The two grad students who will receive this year’s Women’s Transportation Seminar scholarships have much in common: Both grew up in Michigan, both have been motivated educationally by witnessing the decline of the city of Detroit, and both are in Ph.D. programs at UC Berkeley.

Tierra Bills (left), who is working on her Ph.D. in transportation engineering, will receive the organization’s Leadership Legacy scholarship. Carrie Makarewicz is completing a Ph.D. in city and regional planning with a focus on transportation and community development.  She will be awarded the Helene M. Overly Memorial scholarship. The award ceremony will take place at a cocktail reception in San Francisco on March 3.

Bills’ research focuses on transportation equity, and finding better methods for analyzing it when applied to new policies or infrastructure.

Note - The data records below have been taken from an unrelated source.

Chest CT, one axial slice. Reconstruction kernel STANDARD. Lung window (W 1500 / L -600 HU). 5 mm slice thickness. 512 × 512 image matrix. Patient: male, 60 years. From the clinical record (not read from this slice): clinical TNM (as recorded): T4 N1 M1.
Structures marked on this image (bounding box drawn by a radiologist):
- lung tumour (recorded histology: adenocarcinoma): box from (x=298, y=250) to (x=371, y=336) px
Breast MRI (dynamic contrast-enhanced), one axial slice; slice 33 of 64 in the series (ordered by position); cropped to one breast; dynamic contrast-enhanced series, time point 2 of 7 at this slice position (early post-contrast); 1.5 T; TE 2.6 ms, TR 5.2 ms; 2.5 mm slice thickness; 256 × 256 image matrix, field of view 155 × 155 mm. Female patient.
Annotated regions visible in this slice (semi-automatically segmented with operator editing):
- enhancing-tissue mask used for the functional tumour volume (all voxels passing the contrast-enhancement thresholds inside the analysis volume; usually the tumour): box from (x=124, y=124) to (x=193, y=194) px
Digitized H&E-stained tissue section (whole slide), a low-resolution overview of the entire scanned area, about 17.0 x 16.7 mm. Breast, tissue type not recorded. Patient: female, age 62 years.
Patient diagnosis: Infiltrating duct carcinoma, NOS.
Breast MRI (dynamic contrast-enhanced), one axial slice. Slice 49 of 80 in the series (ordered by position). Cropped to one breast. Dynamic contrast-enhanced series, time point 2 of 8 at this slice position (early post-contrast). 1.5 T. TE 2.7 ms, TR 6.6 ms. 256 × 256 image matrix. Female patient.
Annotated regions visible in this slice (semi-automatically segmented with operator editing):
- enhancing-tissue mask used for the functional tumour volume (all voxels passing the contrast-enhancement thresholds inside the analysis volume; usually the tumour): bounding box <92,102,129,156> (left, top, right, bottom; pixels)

“When we make decisions about building a new transit line, or implementing a policy such as congestion pricing, we need to understand how the costs and benefits will be distributed over different sub-groups of people,” explained Bills. “The methods for equity analysis currently used in practice are not as informative as they could be,” she said.

For her dissertation, Makarewicz is examining how access to work, to schools, to grocery stores, to healthcare, and to other destinations in urban neighborhoods affects low-income parents’ ability to be engaged in their children’s learning.

“Most transport research is focused on the work commute. But people take four to six trips a day,” she said. “If daily trips are long, because of distance or time, how do they affect a parent’s ability to spend time with a child? And how does that affect a child’s ability to learn?”

The San Francisco Bay Area chapter of WTS makes four awards annually, two to graduate students and two to undergrads. This year the international WTS will hold its annual meeting in San Francisco at the Hyatt Embarcadero from May 18-20.